▶ _WORK REQUIRED_
Make an exact copy, from the records below, of the lines from the line containing "12: (416, 209)" to the line containing "53: (49, 41)", both lines included, excluding pictures.

Absolute pixel coordinate data:
_ _ _ _ _ _ _

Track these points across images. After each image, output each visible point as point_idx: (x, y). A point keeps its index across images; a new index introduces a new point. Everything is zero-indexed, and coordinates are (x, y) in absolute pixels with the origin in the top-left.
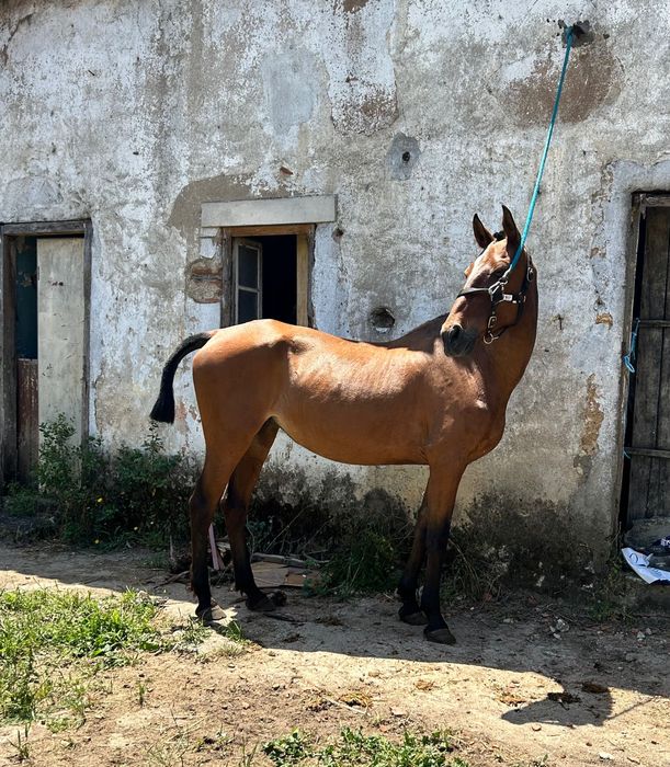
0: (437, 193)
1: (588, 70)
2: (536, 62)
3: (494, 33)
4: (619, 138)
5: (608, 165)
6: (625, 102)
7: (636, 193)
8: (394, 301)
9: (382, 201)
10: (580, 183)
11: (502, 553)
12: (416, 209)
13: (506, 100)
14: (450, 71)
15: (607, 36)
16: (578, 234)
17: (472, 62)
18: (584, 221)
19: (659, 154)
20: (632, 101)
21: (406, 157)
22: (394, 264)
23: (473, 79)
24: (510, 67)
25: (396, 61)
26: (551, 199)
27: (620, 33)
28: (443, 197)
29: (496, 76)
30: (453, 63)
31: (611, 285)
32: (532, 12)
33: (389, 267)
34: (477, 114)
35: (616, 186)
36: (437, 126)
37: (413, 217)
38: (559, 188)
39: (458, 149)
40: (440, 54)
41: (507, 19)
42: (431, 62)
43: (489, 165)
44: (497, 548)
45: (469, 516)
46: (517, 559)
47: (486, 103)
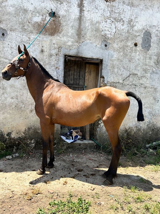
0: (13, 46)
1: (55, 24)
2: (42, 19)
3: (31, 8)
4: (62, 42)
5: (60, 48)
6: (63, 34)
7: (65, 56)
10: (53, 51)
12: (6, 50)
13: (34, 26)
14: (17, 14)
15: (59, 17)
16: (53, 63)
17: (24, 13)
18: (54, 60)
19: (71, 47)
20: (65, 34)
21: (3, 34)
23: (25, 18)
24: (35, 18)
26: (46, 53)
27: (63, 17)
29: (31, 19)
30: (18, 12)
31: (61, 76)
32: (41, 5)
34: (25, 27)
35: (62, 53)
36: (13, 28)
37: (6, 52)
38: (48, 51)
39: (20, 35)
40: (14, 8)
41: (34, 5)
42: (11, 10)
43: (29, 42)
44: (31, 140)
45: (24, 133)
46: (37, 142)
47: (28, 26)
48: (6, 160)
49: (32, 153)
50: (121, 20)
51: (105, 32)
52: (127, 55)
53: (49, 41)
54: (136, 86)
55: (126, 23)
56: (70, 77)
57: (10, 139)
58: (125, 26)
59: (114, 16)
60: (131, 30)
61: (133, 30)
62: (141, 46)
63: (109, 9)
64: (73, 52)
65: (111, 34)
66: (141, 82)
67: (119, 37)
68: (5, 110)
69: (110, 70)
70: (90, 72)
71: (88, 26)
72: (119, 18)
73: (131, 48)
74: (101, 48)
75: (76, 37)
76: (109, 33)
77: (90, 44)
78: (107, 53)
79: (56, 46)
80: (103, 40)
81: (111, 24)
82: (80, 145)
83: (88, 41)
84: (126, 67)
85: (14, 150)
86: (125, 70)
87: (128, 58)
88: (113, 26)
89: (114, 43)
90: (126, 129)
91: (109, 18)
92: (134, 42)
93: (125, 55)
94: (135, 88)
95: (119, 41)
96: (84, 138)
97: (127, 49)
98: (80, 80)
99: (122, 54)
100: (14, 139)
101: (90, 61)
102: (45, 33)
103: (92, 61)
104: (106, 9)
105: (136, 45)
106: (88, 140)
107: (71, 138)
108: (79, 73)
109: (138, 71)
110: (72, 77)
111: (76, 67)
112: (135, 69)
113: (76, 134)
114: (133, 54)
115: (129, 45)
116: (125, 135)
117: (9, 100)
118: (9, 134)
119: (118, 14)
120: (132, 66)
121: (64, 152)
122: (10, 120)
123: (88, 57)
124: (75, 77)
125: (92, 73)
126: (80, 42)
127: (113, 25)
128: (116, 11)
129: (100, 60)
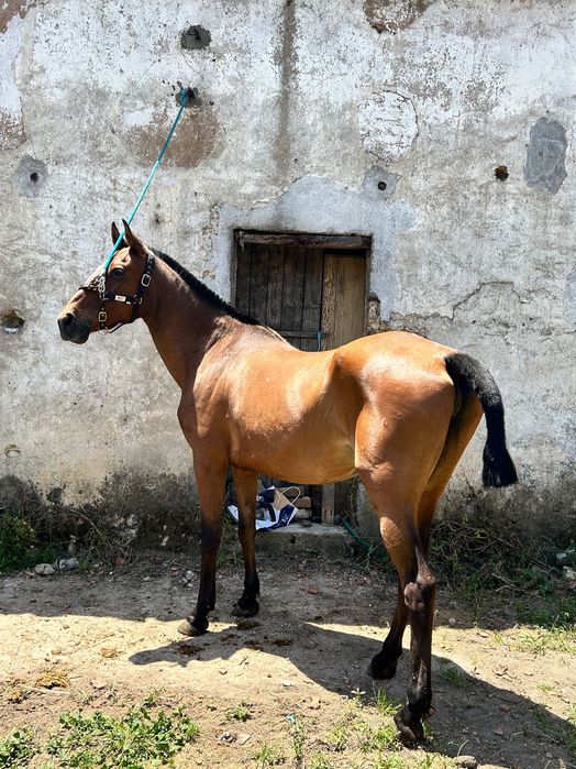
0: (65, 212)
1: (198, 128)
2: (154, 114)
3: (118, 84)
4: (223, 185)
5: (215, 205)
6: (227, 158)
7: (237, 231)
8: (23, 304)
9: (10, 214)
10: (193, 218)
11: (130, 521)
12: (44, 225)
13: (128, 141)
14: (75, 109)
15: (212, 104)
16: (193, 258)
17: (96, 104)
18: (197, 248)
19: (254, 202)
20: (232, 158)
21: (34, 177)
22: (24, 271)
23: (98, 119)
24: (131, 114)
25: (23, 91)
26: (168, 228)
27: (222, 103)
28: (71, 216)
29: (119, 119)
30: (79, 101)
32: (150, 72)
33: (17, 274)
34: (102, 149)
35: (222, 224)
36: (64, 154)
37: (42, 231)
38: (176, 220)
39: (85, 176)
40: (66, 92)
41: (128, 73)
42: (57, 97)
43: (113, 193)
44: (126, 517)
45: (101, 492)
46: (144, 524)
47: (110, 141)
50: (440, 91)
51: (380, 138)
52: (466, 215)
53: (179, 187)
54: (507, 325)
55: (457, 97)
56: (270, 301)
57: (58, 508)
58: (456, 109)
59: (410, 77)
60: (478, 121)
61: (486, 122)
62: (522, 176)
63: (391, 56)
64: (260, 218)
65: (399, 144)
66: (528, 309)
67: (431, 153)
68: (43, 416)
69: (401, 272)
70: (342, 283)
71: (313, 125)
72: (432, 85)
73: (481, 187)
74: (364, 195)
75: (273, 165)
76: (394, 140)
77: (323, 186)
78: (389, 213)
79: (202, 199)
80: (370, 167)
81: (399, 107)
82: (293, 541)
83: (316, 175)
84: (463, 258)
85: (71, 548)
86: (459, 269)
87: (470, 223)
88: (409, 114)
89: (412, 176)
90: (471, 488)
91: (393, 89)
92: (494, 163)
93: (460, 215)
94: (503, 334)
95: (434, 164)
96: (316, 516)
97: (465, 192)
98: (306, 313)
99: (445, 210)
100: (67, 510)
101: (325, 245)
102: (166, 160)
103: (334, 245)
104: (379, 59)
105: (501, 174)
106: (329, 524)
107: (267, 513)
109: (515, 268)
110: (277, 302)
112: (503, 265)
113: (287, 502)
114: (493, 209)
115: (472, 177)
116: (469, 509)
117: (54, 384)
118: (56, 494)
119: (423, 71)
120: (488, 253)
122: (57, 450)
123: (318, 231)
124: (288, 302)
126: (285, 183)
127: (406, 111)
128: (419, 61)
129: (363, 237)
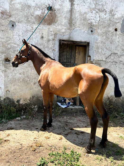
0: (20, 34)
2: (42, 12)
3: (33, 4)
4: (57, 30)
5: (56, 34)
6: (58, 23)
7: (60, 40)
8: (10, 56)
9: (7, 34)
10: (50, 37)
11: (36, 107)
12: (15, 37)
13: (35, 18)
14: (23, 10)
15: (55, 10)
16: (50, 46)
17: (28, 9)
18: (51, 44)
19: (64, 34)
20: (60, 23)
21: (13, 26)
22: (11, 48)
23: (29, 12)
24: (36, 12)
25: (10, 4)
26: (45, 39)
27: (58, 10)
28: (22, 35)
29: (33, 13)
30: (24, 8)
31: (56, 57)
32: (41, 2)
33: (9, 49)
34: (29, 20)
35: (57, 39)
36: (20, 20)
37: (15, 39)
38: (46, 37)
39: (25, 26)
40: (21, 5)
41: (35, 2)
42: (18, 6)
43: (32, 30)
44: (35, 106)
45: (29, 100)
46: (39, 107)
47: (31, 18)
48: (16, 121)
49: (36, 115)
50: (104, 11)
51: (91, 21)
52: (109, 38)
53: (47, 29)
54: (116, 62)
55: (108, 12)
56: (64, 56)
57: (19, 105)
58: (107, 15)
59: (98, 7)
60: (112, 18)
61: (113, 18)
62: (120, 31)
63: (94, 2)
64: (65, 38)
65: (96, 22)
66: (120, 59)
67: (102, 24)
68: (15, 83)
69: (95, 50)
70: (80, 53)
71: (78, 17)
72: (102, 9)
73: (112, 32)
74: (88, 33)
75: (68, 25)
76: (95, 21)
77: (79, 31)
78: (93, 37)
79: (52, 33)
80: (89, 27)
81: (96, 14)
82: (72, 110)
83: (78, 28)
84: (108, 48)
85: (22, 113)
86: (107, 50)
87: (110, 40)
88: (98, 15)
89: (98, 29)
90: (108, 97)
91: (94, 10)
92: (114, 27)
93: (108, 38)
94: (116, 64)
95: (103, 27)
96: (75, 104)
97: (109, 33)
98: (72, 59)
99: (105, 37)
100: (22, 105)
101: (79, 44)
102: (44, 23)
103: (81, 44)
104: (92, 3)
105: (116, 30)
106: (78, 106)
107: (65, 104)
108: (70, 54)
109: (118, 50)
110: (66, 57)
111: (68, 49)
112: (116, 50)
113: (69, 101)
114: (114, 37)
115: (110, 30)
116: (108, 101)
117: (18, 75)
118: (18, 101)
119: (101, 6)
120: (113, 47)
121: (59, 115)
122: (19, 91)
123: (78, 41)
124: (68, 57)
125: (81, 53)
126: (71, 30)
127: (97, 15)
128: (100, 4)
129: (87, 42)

_ _ _ _ _ _ _

▶ _SOLUTION_
12: (416, 209)
13: (506, 100)
14: (450, 71)
15: (607, 36)
16: (578, 234)
17: (472, 62)
18: (584, 221)
19: (659, 154)
20: (632, 101)
21: (406, 157)
22: (394, 264)
23: (473, 79)
24: (510, 67)
25: (396, 61)
26: (551, 199)
27: (620, 33)
28: (443, 197)
29: (496, 76)
30: (453, 63)
31: (611, 285)
32: (532, 12)
33: (389, 267)
34: (477, 114)
35: (616, 186)
36: (437, 126)
37: (413, 217)
38: (559, 188)
39: (458, 149)
40: (440, 54)
41: (507, 19)
42: (431, 62)
43: (489, 165)
44: (497, 548)
45: (469, 516)
46: (517, 559)
47: (486, 103)
0: (13, 46)
1: (55, 24)
2: (42, 19)
3: (31, 8)
4: (62, 42)
5: (60, 48)
6: (63, 34)
7: (65, 56)
10: (53, 51)
12: (6, 50)
13: (34, 26)
14: (17, 14)
15: (59, 17)
16: (53, 63)
17: (24, 13)
18: (54, 60)
19: (71, 47)
20: (65, 34)
21: (3, 34)
23: (25, 18)
24: (35, 18)
26: (46, 53)
27: (63, 17)
29: (31, 19)
30: (18, 12)
31: (61, 76)
32: (41, 5)
34: (25, 27)
35: (62, 53)
36: (13, 28)
37: (6, 52)
38: (48, 51)
39: (20, 35)
40: (14, 8)
41: (34, 5)
42: (11, 10)
43: (29, 42)
44: (31, 140)
45: (24, 133)
46: (37, 142)
47: (28, 26)
48: (6, 160)
49: (32, 153)
50: (121, 20)
51: (105, 32)
52: (127, 55)
53: (49, 41)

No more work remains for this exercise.